Retropharyngeal abscess commonly develops among infants and small children, and is associated with the severe inflammation of the retropharyngeal lymph nodes located in the retropharyngeal space. Retropharyngeal abscess causes cervical pain, swelling, contracture of the neck, and in rare cases inflammatory torticollis, all of which result from an inflammatory process that irritates the cervical muscles, nerves or vertebrae. Here we report a rare case of retropharyngeal abscess with a complication of torticollis. A 4-year-old girl suffered from severe retropharyngeal abscess spreading through the deep cervical fascia, as judged by magnetic resonance imaging of the neck. Blood analysis showed high degree of inflammatory reactions, and so the patient was transferred to our hospital ward. The inflammation caused spasms of the prevertebral muscles, eventually leading to torticollis. The surgical drainage was performed immediately under general anesthesia, and an anti-inflammation therapy with intravenously administered meropenem trihydrate and clindamycin was used together with traction therapy to relieve the symptoms of the patient.
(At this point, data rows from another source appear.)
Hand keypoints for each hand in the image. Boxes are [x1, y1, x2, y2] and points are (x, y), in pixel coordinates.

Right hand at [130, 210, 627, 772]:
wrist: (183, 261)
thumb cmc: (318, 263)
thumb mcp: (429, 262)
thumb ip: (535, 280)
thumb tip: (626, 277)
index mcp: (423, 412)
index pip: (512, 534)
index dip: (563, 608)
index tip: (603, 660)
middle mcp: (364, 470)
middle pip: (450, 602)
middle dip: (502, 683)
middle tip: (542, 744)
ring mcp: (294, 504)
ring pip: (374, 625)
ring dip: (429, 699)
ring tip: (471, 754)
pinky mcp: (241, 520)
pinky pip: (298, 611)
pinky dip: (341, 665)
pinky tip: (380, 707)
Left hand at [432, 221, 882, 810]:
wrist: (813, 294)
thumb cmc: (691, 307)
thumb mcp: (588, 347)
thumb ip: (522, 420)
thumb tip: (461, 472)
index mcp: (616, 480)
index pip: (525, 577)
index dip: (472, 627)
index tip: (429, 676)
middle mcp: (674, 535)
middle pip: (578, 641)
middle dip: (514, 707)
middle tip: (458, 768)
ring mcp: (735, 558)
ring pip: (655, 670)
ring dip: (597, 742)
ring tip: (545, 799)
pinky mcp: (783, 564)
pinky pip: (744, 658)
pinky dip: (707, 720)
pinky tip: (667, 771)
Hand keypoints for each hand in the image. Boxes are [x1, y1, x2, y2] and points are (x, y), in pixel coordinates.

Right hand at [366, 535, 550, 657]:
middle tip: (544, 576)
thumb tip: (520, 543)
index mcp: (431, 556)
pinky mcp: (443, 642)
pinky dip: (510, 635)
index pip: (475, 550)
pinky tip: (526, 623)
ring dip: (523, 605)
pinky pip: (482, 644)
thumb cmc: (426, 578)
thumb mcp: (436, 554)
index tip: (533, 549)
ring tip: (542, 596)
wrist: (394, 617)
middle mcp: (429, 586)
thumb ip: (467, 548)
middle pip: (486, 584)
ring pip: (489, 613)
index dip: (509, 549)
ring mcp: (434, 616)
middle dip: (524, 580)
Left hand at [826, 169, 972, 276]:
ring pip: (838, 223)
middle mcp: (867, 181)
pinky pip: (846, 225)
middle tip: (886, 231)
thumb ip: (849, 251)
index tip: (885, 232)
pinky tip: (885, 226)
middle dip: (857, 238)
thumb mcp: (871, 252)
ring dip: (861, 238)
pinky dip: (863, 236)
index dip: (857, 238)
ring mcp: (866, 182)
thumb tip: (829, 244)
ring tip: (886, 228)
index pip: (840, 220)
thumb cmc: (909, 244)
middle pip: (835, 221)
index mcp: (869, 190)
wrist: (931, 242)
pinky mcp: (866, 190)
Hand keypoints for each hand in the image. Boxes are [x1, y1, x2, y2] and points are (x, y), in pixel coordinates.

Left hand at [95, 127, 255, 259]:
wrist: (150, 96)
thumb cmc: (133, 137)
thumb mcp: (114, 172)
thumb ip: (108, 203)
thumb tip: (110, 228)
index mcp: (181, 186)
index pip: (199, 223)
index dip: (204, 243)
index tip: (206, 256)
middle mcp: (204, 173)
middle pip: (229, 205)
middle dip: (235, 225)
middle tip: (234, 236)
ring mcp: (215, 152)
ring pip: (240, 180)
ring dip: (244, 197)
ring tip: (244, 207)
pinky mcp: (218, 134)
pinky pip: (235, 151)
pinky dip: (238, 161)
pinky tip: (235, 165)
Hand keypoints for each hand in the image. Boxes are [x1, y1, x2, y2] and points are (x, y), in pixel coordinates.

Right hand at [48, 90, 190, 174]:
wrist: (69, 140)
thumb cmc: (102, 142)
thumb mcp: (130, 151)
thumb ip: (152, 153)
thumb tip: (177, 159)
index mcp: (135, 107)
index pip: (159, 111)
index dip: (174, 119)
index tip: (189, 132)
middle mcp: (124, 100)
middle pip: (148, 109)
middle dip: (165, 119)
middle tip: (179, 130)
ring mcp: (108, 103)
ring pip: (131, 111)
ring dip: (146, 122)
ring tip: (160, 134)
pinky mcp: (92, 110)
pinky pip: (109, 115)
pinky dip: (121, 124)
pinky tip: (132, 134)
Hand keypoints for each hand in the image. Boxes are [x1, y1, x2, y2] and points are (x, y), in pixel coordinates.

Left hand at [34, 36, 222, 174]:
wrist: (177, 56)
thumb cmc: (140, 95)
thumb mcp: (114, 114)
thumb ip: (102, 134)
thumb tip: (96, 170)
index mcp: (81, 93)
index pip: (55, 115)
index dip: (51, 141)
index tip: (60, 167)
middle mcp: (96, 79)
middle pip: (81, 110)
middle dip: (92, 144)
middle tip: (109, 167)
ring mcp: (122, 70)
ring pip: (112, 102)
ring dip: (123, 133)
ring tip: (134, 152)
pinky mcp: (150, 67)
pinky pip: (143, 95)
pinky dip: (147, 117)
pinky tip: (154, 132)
We must be careful about the existence of epidural abscess and infectious spondylitis when the retropharyngeal abscess causes torticollis. In conclusion, an anti-inflammation therapy using antibiotics, along with traction therapy, was effective to relieve the symptoms. In addition to repeated clinical examinations, cooperation with orthopedists and careful follow-up are necessary. We also discussed the relationship between acute torticollis and retropharyngeal abscess.